Department of Biological and Agricultural Engineering, Faculty of Engineering, Universiti Putra Malaysia, Serdang, Malaysia.
SMART Farming Technology Research Centre (SFTRC), Faculty of Engineering, Universiti Putra Malaysia, Serdang, Malaysia.
J Sci Food Agric. 2022 Jun;102(8):3266-3276. doi: 10.1002/jsfa.11669. Epub 2021 Dec 9.
Evaluation of the quality properties of papaya becomes essential due to the acceleration of the fruit shelf-life senescence and the deterioration factor of the expected postharvest operations. In this study, the colour features in RGB, normalised RGB, HSV and Lab* channels were extracted and correlated with mechanical properties, moisture content (MC), total soluble solids (TSS) and pH for the prediction of quality properties at five ripening stages of papaya (R1-R5).
The mean values of colour features in RGB , normalised RGB HSV , and Lab* were the best estimator for predicting TSS with R ≥ 0.90. All colour channels also showed satisfactory accuracies of R ≥ 0.80 in predicting the bioyield force, apparent modulus and mean force.
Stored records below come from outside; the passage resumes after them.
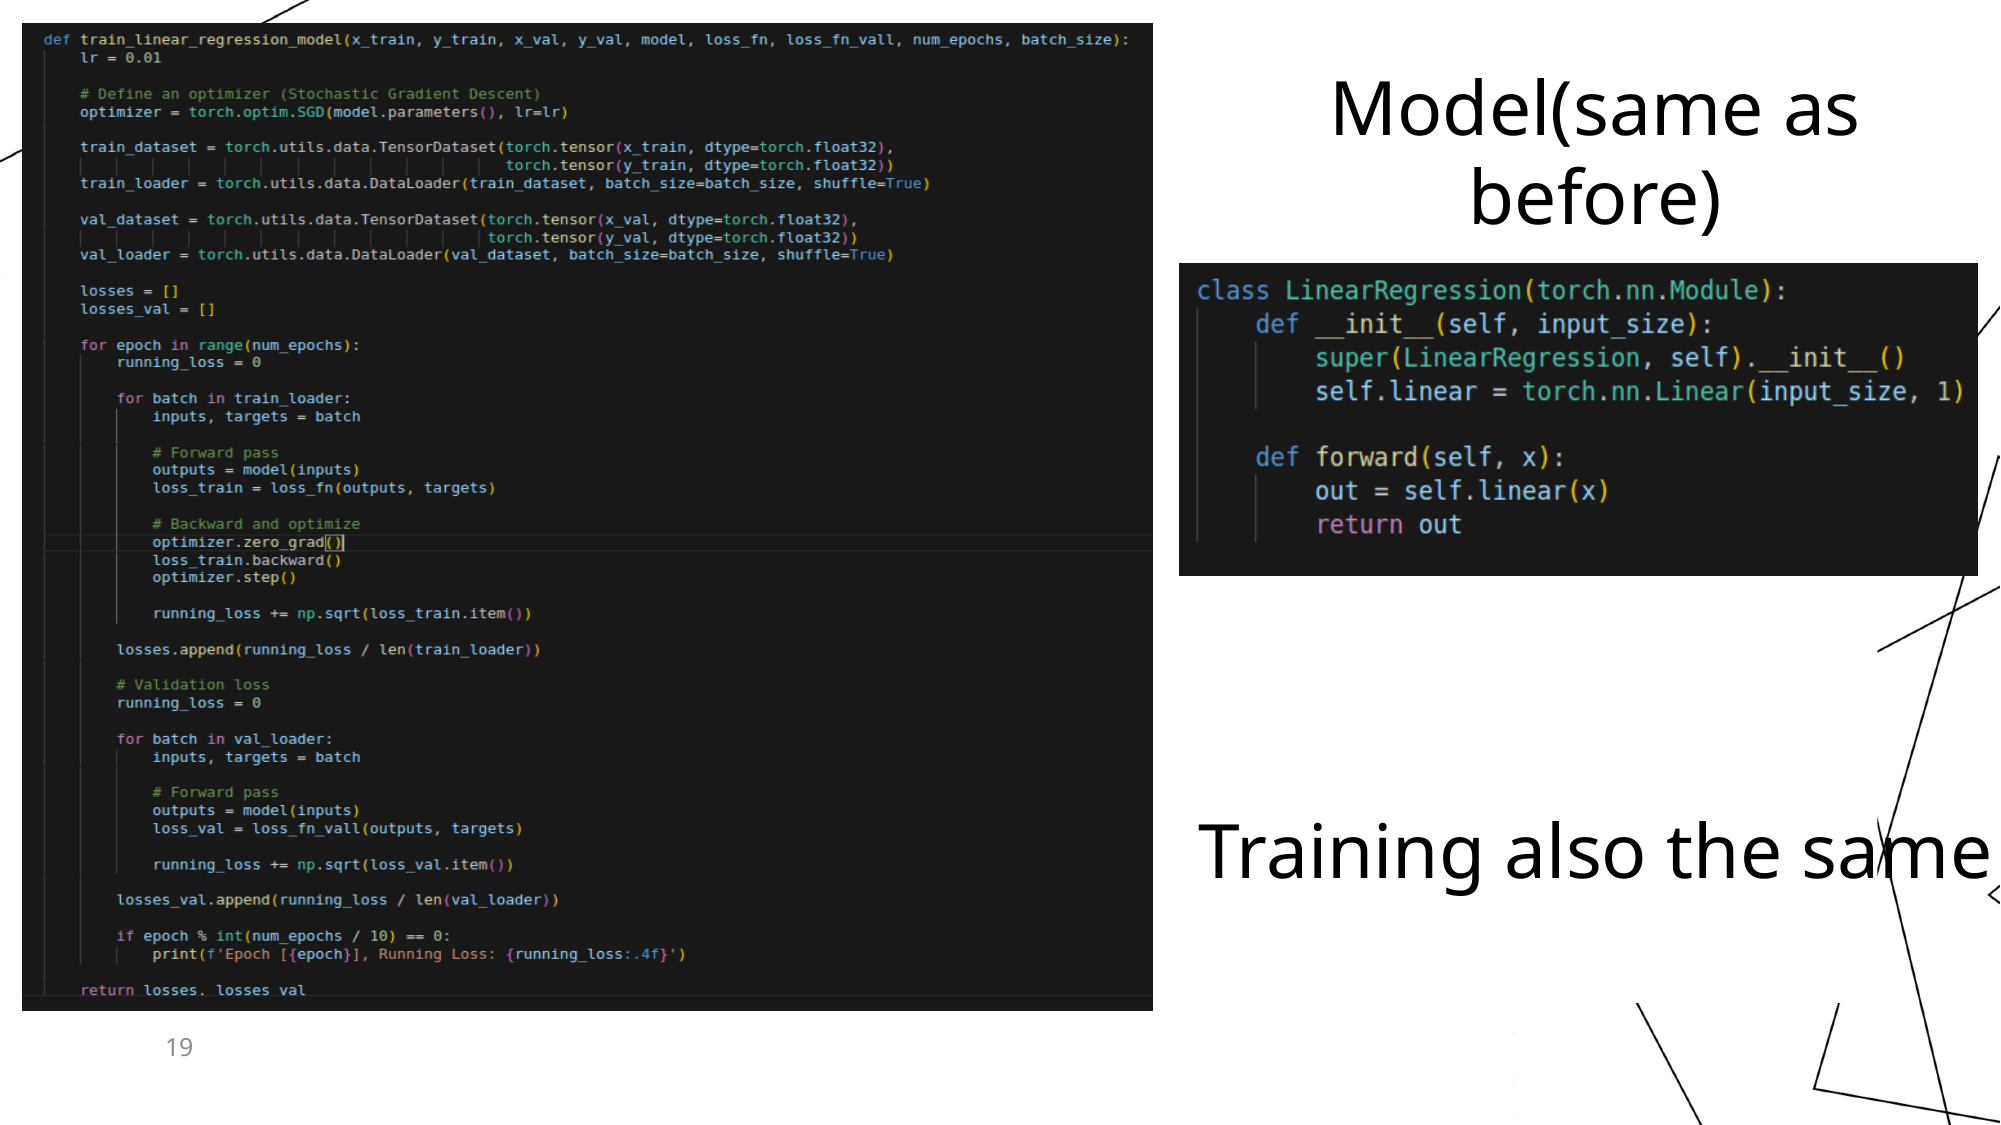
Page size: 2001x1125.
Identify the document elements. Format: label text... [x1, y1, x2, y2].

text_box Model(same as before) [1179, 52, 2000, 248]
picture [1179, 263, 2000, 796]
text_box Training also the same [1156, 796, 2000, 992]
slide_number 19 [150, 1024, 254, 1074]
picture [1514, 992, 2000, 1125]
picture [0, 0, 1153, 1011]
The highest average classification accuracy was obtained using linear discriminant analysis (LDA) with an average accuracy of more than 82%. The study showed that LDA, linear support vector machine, quadratic discriminant analysis and quadratic support vector machine obtained the correct classification of up to 100% for R5, whereas R1, R2, R3 and R4 gave classification accuracies in the range 83.75-91.85%, 85.6-90.25%, 85.75-90.85% and 77.35-87.15%, respectively. This indicates that R5 colour information was obviously different from R1-R4. The mean values of the HSV channel indicated the best performance to predict the ripening stages of papaya, compared to RGB, normalised RGB and Lab* channels, with an average classification accuracy of more than 80%.
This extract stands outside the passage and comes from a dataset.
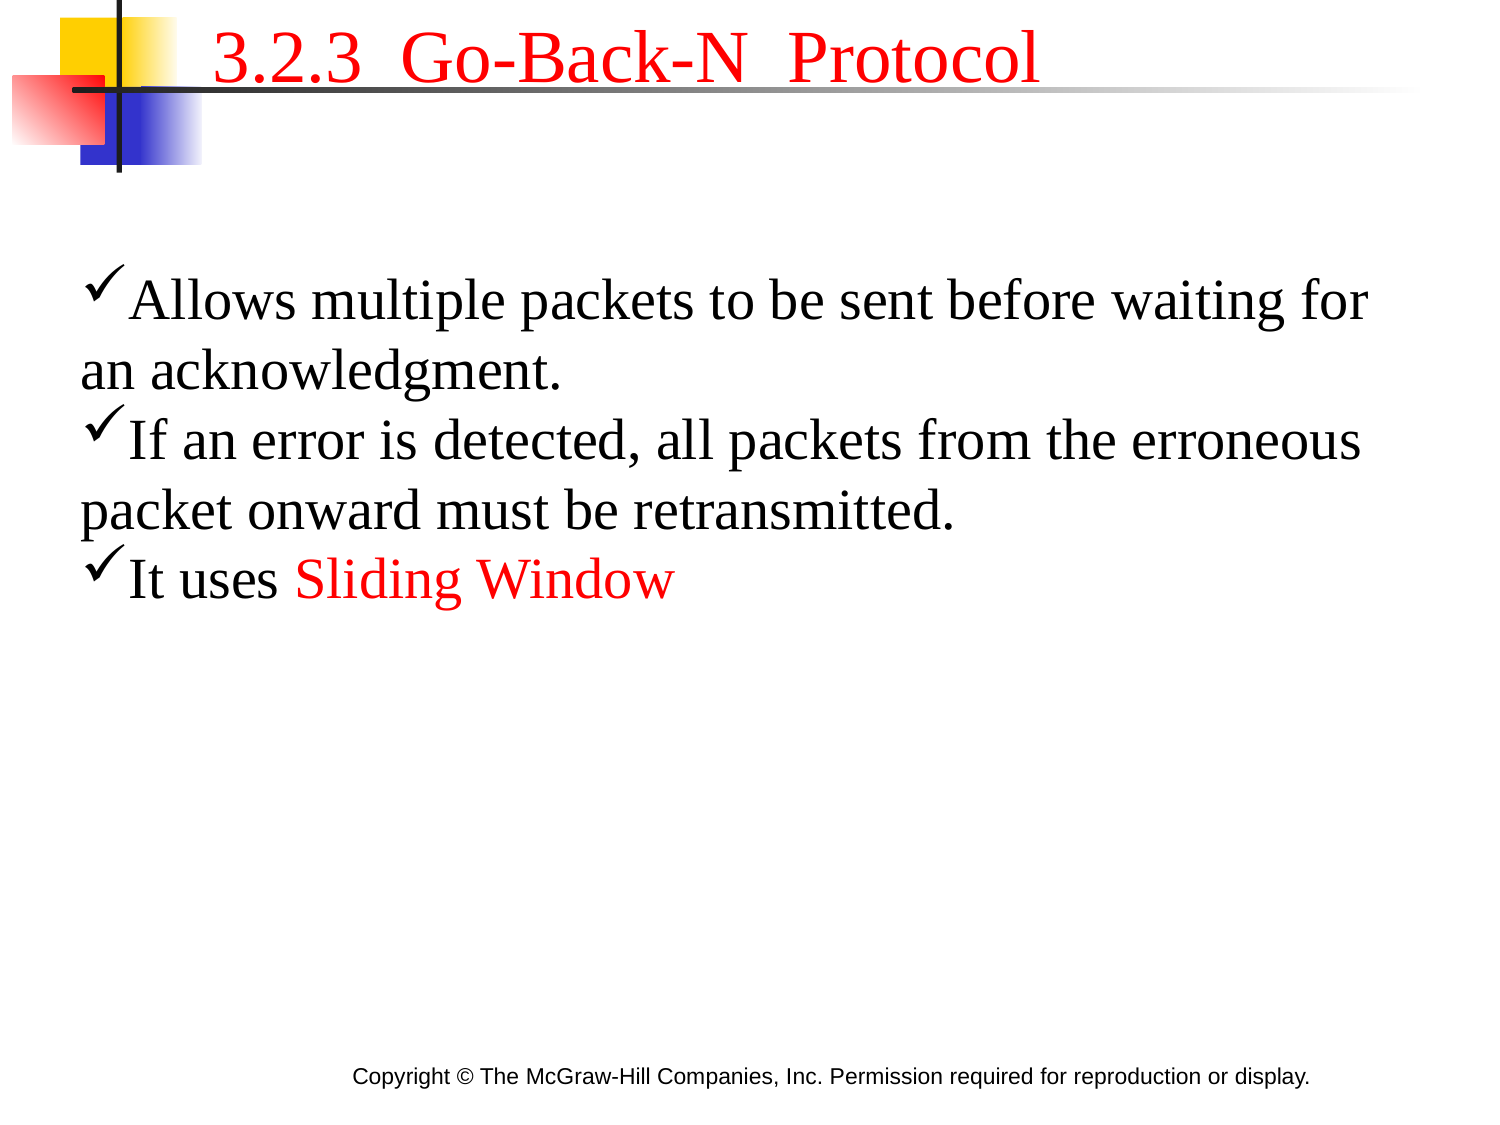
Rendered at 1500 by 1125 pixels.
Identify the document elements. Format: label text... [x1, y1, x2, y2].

The study has shown the versatility of a machine vision system in predicting the quality changes in papaya. The results showed that the machine vision system can be used to predict the ripening stages as well as classifying the fruits into different ripening stages of papayas. © 2021 Society of Chemical Industry.
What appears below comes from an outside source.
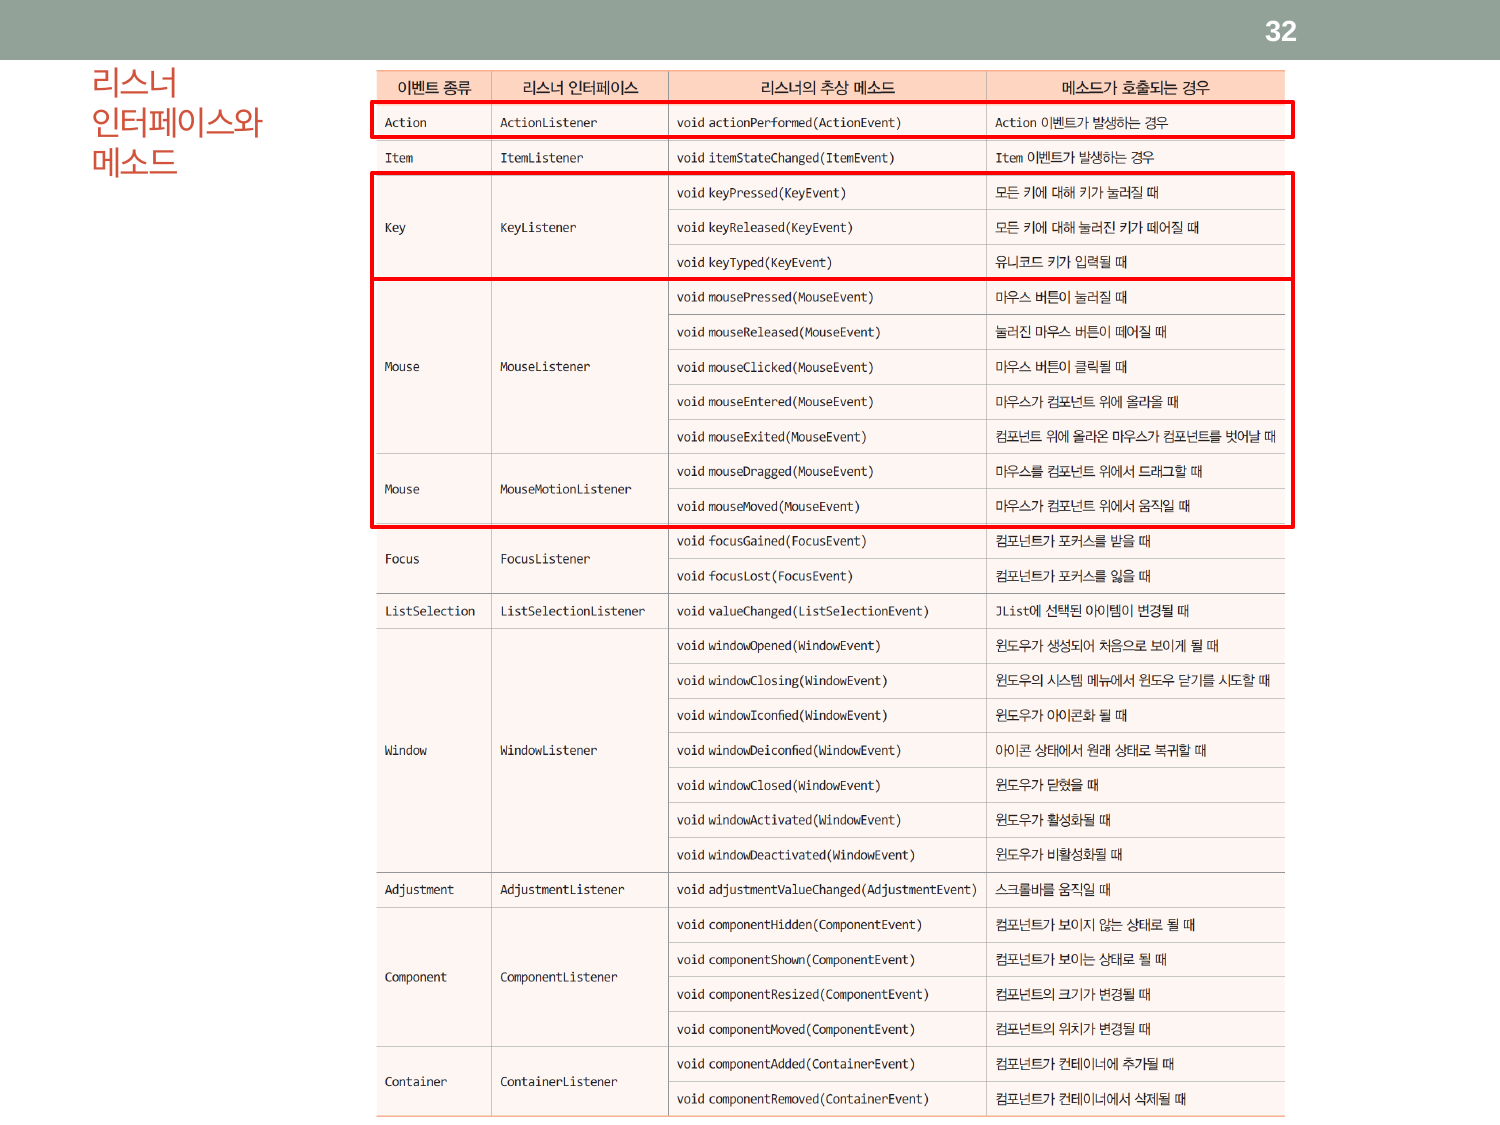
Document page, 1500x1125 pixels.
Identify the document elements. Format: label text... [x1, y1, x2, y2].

picture [371, 66, 1294, 1121]
title 리스너 인터페이스와 메소드 [76, 66, 320, 178]
slide_number 32 [1250, 3, 1425, 57]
由于果实货架期衰老的加速和预期采后操作的恶化因素,评估木瓜的品质特性变得至关重要。在这项研究中,提取了 RGB、归一化 RGB、HSV 和 Lab*通道中的颜色特征,并将其与机械性能、水分含量 (MC)、总可溶性固形物 (TSS) 和 pH 相关联,以预测木瓜五个成熟阶段 (R1-R5) 的品质特性。
在预测 TSS 方面,RGB 、归一化 RGB HSV 和 Lab* 的颜色特征平均值是最好的预测指标,相关系数 R ≥ 0.90。所有颜色通道在预测生物产量力、表观模量和平均力方面也表现出令人满意的 R ≥ 0.80 的准确性。线性判别分析 (LDA) 获得的平均分类准确率最高,平均准确率超过 82%。研究表明,LDA、线性支持向量机、二次判别分析和二次支持向量机对 R5 的正确分类准确率高达 100%,而 R1、R2、R3 和 R4 的分类准确率范围分别为 83.75-91.85%、85.6-90.25%、85.75-90.85%和 77.35-87.15%。这表明 R5 的颜色信息与 R1-R4 明显不同。与 RGB、归一化 RGB 和 Lab* 通道相比,HSV 通道的平均值表现出预测木瓜成熟度阶段的最佳性能,平均分类准确率超过 80%。
该研究表明机器视觉系统在预测木瓜品质变化方面具有多功能性。结果表明,机器视觉系统可用于预测成熟度阶段,并将果实分为不同的成熟度阶段。 © 2021 化学工业协会。